Grüne zweifeln an SVA-Urbefragung

Bernd Bösch: „Wichtige Themen wurden ausgespart.“ Foto: VN/Hofmeister
Bernd Bösch: „Wichtige Themen wurden ausgespart.“ Foto: VN/Hofmeister

Die Unternehmer wurden zu ihrer Sozialversicherung „urbefragt“. Doch wurden die richtigen Fragen gestellt?

Schwarzach. (VN) Als der Obmann der Sozialversicherungsanstalt der gewerblichen Wirtschaft (SVA), Christoph Leitl, vor Kurzem die Ergebnisse der ersten Urabstimmung in der Geschichte der Sozialversicherung präsentierte, war er sichtlich stolz. Über 20 Prozent der Versicherten haben sich an der Abstimmung beteiligt, in Zahlen: 118.600 Personen. Und sie sind im Wesentlichen derselben Meinung wie der Präsident. Knapp 83 Prozent sind für die Beibehaltung des Selbstbehaltes, 79,5 Prozent für die Beibehaltung einkommensorientierter Beitrags-entrichtung.
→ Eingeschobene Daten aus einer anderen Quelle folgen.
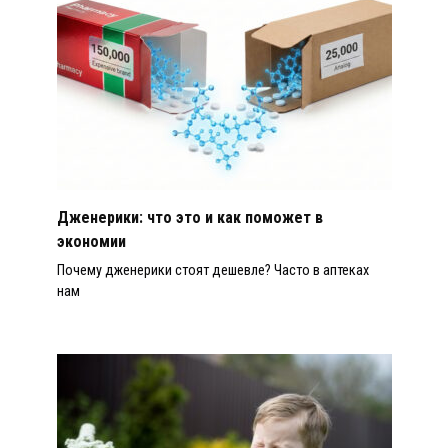
Дженерики: что это и как поможет в
экономии
Почему дженерики стоят дешевле? Часто в аптеках
нам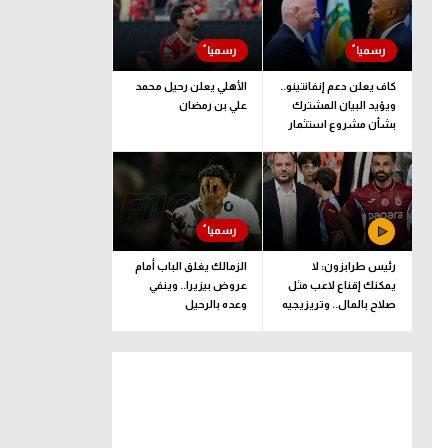
كاف يعلن دعم إنفانتينو..
الأهلي يعلن رحيل محمد
ويؤيد البيان المشترك
علي بن رمضان
بشأن مشروع استثمار
فيفا
رئيس طرابزون: لا
الزمالك يغلق الباب أمام
يمكنك إقناع لاعب مثل
عروض بيزيرا.. وينفي
صلاح بالمال.. وتريزيجيه
وعده بالرحيل
لعب دورا إيجابيا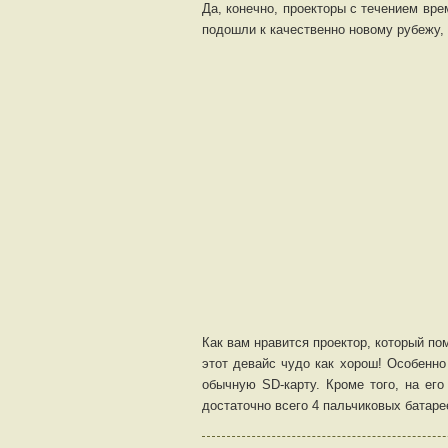
Да, конечно, проекторы с течением вре
подошли к качественно новому рубежу, 
Как вам нравится проектор, который по
этот девайс чудо как хорош! Особенно
обычную SD-карту. Кроме того, на ег
достаточно всего 4 пальчиковых батаре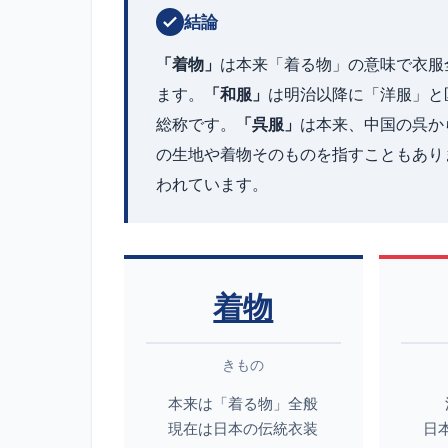
結論
「着物」
は本来「着る物」の意味で衣服
ます。
「和服」
は明治以降に「洋服」と
総称です。
「呉服」
は本来、中国の呉か
の生地や着物そのものを指すこともあり
われています。
着物
きもの
本来は「着る物」全般
現在は日本の伝統衣装
日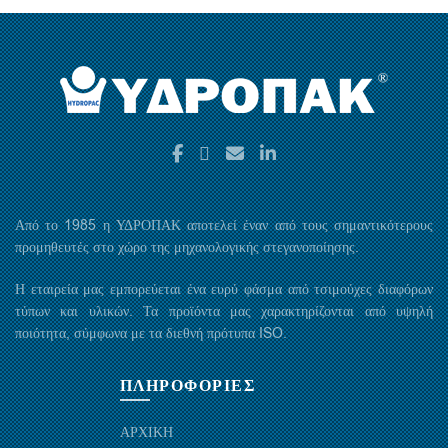
Από το 1985 η ΥΔΡΟΠΑΚ αποτελεί έναν από τους σημαντικότερους
προμηθευτές στο χώρο της μηχανολογικής στεγανοποίησης.
Η εταιρεία μας εμπορεύεται ένα ευρύ φάσμα από τσιμούχες διαφόρων
τύπων και υλικών. Τα προϊόντα μας χαρακτηρίζονται από υψηλή
ποιότητα, σύμφωνα με τα διεθνή πρότυπα ISO.
ΠΛΗΡΟΦΟΡΙΕΣ
ΑΡΧΙΚΗ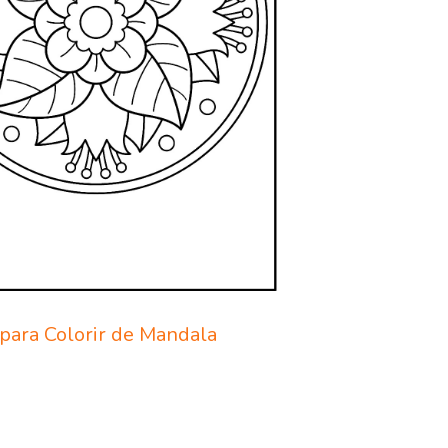
para Colorir de Mandala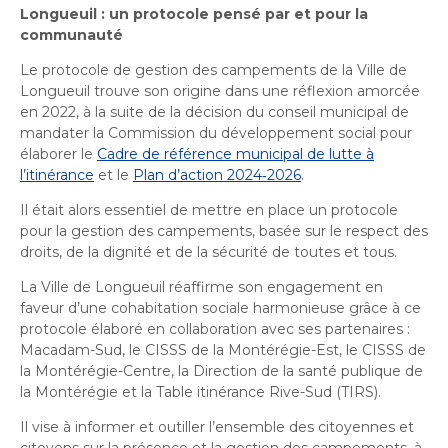
Longueuil : un protocole pensé par et pour la
communauté
Le protocole de gestion des campements de la Ville de
Longueuil trouve son origine dans une réflexion amorcée
en 2022, à la suite de la décision du conseil municipal de
mandater la Commission du développement social pour
élaborer le
Cadre de référence municipal de lutte à
l’itinérance
et le
Plan d’action 2024‑2026
.
Il était alors essentiel de mettre en place un protocole
pour la gestion des campements, basée sur le respect des
droits, de la dignité et de la sécurité de toutes et tous.
La Ville de Longueuil réaffirme son engagement en
faveur d’une cohabitation sociale harmonieuse grâce à ce
protocole élaboré en collaboration avec ses partenaires :
Macadam-Sud, le CISSS de la Montérégie-Est, le CISSS de
la Montérégie-Centre, la Direction de la santé publique de
la Montérégie et la Table itinérance Rive-Sud (TIRS).
Il vise à informer et outiller l’ensemble des citoyennes et
citoyens sur la présence et la gestion des campements, à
„Das kann nicht sein“, behaupten die Vertreter der Grünen Wirtschaft, LAbg. Bernd Bösch und Bundessprecher Volker Plass im Gespräch mit den VN, und berufen sich dabei auf eine Umfrage, die von der Grünen Wirtschaft beim Sozialforschungsinstitut SORA in Auftrag gegeben wurde. Die SVA habe die heißen Eisen im Fragebogen ausgespart, beschweren sich die Grünen. Plass: „Die Fragestellung war suggestiv, Tabuthemen wie die Zusammenlegung der Sozialversicherungen wurden erst gar nicht abgefragt und Merkmale wie Betriebsgröße, Einkommen und Gesundheitszustand wurden nicht erhoben.“

In den Ruin getrieben

Anlass für die Urbefragung, „die an und für sich eine gute Sache wäre“, so Bösch, waren massive Klagen vor allem
der Einpersonenunternehmer (EPU), die sich in der Protestgruppe „Amici delle SVA“ zusammengefunden haben. Sie beklagen nach wie vor, dass viele EPU durch den Sozialversicherungsbeitrag in den Ruin getrieben werden. Ebenso wie die Vertreter der Grünen Wirtschaft stellen sie die Urbefragung insgesamt in Frage: „Die überwiegende Mehrheit von 78,2 Prozent hat den Fragebogen gar nicht beantwortet. Diese Stimmenthaltung darf als breite Ablehnung der Fragestellung, des Selbstbehaltes und der SVA gedeutet werden“, stellen die „Amici“ auf ihrer Homepage fest.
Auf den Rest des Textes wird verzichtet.